* _Work instruction_:
Repeat exactly, and only, the lines of the entries below from the one with "გენერატორები და სანათი კოშკები" through the one with "3 Tips para", both ends included.

* _Recorded information_:
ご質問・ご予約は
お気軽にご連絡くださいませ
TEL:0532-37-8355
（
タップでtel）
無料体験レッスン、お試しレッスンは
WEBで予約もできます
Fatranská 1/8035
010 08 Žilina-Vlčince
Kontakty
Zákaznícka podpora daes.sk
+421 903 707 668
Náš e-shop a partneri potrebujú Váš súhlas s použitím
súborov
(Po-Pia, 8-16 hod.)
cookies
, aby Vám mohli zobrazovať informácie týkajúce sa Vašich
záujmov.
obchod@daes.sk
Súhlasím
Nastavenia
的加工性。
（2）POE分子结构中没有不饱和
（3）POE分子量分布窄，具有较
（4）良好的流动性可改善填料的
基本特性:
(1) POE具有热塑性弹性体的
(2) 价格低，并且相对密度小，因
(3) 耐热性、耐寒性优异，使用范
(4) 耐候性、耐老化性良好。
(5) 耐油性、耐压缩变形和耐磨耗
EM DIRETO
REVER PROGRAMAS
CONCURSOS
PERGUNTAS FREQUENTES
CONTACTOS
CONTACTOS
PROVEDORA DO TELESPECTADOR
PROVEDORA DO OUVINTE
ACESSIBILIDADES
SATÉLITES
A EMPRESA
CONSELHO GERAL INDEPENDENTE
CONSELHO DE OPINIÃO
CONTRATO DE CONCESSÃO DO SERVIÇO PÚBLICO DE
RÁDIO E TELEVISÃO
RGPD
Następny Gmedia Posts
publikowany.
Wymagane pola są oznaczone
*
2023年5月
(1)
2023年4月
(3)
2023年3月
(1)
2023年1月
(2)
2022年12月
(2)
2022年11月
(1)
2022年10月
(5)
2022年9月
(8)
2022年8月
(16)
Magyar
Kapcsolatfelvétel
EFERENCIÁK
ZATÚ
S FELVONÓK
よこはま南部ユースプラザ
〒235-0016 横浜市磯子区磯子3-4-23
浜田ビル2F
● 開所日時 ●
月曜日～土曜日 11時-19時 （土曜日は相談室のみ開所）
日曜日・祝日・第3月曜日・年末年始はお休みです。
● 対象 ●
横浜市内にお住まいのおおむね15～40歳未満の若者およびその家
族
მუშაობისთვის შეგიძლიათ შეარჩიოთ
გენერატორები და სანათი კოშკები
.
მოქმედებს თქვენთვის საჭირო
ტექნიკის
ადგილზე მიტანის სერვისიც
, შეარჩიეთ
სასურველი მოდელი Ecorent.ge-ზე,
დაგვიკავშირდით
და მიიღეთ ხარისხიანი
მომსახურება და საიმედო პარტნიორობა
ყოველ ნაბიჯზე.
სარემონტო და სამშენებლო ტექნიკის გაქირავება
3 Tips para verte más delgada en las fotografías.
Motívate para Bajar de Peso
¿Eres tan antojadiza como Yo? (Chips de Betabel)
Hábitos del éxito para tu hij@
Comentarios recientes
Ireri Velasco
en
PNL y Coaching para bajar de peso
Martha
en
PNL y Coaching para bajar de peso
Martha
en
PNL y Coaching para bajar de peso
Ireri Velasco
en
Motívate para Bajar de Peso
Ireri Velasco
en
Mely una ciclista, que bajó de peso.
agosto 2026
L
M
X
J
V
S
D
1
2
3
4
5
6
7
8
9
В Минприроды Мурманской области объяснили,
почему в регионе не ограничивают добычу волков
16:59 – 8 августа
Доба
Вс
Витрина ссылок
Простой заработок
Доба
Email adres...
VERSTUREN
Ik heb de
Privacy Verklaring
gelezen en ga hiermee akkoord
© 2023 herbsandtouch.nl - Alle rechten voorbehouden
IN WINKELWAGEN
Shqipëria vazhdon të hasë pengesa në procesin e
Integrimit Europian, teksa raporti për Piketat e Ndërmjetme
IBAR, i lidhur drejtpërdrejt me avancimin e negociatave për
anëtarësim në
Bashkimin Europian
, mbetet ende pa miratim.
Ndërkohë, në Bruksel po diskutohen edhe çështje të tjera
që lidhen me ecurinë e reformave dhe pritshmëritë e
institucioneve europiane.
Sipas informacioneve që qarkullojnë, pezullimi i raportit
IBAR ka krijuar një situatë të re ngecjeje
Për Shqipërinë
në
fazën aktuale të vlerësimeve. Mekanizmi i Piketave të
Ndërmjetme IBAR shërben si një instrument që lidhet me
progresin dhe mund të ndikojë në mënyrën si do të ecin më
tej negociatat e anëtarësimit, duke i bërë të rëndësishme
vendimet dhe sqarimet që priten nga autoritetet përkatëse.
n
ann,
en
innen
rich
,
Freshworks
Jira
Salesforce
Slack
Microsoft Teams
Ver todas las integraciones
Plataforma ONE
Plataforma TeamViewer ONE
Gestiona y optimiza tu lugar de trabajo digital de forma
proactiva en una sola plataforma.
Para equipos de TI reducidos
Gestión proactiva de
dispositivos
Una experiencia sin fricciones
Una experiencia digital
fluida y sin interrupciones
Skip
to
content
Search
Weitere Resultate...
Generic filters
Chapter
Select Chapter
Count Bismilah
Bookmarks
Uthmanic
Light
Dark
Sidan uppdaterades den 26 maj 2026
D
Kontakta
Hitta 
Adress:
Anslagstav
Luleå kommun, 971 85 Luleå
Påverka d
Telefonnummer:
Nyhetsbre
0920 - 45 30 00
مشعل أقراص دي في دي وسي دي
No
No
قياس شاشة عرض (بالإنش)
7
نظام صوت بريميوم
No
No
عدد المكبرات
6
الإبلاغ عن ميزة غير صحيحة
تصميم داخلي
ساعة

* _The completed task_:
გენერატორები და სანათი კოშკები
.
მოქმედებს თქვენთვის საჭირო
ტექნიკის
ადგილზე მიტანის სერვისიც
, შეარჩიეთ
სასურველი მოდელი Ecorent.ge-ზე,
დაგვიკავშირდით
და მიიღეთ ხარისხიანი
მომსახურება და საიმედო პარტნიორობა
ყოველ ნაბიჯზე.
სარემონტო და სამშენებლო ტექნიკის გაქირავება
3 Tips para verte más delgada en las fotografías.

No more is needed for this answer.